Selig Enterprises Executive Vice President and ACBR President Chris Ahrenkiel as well as leaders of the Atlanta Land Trust, The Council for Quality Growth and the Greater Atlanta Home Builders Association, proposed increasing recompense fees to $60 per inch and $100 per tree and keeping the cap in place, according to a letter obtained by Bisnow

Besides concerns over making new development prohibitively expensive, the jump in recompense could also impact homeowners who have to remove trees from their property because of insurance demands, ACBR Vice President Frankie Elliott said.

“We’re hearing more and more from our Realtor members and even potential buyers of homes [that they are] not getting insurance, or it’s extremely expensive, because of tree canopy coverage over homes,” Elliott said. 

The bill to revamp the tree ordinance was introduced by City Council Member Julian Bond on Dec. 2 and was referred to the Community Development/Human Resources Committee, where it remains. 

Bond told the Atlanta Journal-Constitution this week that he hopes the ordinance moves forward without any major revisions. He said he hopes the council will use its recess from April 7-18 to work on a final draft. Bond didn't respond to Bisnow's request for comment.

The city is working on a new tree ordinance at the same time it is considering a wholesale revision to its zoning codes, which could force changes to the tree ordinance, City Planning Commissioner Jahnee Prince told the AJC. Real estate groups have called for holding off on tree ordinance changes until the zoning changes are finalized.

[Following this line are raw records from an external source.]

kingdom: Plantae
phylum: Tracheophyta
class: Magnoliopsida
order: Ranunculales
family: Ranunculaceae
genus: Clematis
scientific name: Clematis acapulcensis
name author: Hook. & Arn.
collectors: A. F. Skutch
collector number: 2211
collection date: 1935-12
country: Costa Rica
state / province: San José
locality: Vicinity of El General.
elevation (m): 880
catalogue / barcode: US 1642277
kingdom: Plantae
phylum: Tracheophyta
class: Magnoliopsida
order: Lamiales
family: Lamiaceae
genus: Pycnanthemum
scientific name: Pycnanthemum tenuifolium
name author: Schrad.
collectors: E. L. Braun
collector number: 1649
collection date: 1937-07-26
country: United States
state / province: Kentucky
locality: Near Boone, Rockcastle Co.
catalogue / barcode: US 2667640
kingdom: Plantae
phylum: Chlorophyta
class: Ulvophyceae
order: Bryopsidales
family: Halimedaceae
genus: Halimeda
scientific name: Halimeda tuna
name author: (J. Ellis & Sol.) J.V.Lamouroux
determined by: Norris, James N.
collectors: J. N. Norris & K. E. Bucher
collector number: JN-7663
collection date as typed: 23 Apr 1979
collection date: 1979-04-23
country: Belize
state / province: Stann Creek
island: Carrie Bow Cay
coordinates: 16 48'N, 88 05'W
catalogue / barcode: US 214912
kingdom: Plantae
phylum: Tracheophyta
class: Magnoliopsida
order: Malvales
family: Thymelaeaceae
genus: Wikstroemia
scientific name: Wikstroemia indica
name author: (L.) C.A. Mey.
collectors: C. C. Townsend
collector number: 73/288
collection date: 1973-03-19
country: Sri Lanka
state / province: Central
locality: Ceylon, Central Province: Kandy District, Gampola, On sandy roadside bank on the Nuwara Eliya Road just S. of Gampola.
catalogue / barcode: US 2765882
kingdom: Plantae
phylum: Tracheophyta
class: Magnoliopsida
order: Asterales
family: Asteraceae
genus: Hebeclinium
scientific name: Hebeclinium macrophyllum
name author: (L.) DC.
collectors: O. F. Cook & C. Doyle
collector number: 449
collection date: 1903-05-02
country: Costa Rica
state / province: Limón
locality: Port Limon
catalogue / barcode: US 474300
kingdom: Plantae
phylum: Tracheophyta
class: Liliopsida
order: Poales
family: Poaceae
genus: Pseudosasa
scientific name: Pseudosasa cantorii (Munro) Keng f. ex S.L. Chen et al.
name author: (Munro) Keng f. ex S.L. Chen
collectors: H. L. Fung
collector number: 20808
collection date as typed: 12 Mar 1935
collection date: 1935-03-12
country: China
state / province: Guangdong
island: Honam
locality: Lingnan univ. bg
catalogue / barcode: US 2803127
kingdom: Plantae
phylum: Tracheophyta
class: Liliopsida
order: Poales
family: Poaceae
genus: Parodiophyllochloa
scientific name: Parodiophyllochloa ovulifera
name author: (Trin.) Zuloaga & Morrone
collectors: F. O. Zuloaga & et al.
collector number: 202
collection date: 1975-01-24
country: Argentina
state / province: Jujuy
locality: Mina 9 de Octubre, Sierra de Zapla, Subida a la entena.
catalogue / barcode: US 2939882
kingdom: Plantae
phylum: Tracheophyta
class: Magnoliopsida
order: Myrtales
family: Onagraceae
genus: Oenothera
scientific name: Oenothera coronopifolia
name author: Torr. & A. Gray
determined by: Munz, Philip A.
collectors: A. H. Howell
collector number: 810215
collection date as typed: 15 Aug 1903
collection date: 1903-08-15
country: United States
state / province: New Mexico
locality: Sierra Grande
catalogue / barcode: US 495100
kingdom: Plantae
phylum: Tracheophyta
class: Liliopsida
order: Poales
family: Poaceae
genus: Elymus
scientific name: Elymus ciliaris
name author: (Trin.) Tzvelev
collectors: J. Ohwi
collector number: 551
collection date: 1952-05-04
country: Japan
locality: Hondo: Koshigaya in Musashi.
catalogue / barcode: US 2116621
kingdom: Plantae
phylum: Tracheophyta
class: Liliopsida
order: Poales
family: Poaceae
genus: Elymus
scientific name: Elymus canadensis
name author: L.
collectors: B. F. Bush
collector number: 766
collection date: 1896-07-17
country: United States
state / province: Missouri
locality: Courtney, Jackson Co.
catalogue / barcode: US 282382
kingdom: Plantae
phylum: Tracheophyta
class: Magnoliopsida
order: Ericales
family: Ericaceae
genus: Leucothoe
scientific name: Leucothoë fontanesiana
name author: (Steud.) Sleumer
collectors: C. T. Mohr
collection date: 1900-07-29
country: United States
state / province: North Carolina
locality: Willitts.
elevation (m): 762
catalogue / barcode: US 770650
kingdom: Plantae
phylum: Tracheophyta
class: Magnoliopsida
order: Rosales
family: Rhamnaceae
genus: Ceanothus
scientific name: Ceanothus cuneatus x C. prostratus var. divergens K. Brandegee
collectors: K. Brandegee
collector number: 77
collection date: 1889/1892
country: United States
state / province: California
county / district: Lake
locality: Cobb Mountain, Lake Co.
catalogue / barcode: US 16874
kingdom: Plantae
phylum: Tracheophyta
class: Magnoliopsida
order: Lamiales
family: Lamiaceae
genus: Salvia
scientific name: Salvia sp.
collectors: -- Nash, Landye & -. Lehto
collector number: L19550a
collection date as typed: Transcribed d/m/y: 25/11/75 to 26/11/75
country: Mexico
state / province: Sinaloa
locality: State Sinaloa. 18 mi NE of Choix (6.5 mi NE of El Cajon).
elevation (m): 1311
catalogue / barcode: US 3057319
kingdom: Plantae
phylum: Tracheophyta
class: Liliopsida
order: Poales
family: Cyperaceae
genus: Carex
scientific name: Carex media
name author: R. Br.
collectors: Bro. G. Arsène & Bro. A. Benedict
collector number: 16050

Council Member Matt Westmoreland said in an interview this week that a rewrite of the city’s tree ordinance “is long overdue.”

But he said there needs to be more public discussion and awareness of the proposed changes and how they may impact development in the city, especially with housing stock. The city is presenting the ordinance to the city’s various neighborhood planning units for input, he said.

The ordinance is scheduled to be addressed again by the CDHR committee on April 21.

“I also want to see from developers real numbers. Like, this is how much it costs to build a unit on this parcel today and this is how much it will cost through recompense,” Westmoreland said. “The city needs an ordinance that both protects the canopy and lays out a funding stream to continue to plant new trees. It’s just the topic is really complicated, and I want us to get it right.”

Cheeks, whose firm builds small workforce and affordable homes priced at around $200K, said at one of his projects he paid $1,208 to remove and replant trees. After analyzing the proposal, he said that cost would rise to $38K — a 3,000% increase.

For a homebuilder targeting the affordable market, he said the increased cost could make a project impossible.

Lots in many of the city's most underserved areas tend to be overgrown with trees and vegetation that need to be removed, and pumping up the recompense to $260 per inch “is almost laughable,” Cheeks said.

“I think the ordinance is going to create a situation where you either stop or tremendously slow projects in transitioning neighborhoods,” he said. “Or you render some particular lots [of] no value because the costs of recompense is just too high.”

Nabil Hamman, who owns luxury home contracting firm Hammer Head Construction, helped draft the revised ordinance as co-chair of the Atlanta Tree Conservation Commission. He said developers' concerns are likely overblown.

“Developers will develop. We need to have a better tree ordinance to protect the trees,” Hamman said. “The cost of replacement of trees is much higher than it used to be. I understand. It's certainly going to increase the costs. It’s a hard conversation to have.”

Hamman also said the proposed ordinance would let developers move their projects around on a lot to save trees by allowing structures to encroach closer to property lines. Plus, affordable developers would get “a big break on recompense” under the current draft.

“I don’t believe it’s a legitimate concern,” he said. “If anybody wants to build affordable housing, we will work with them. Affordable housing is very important to the city.”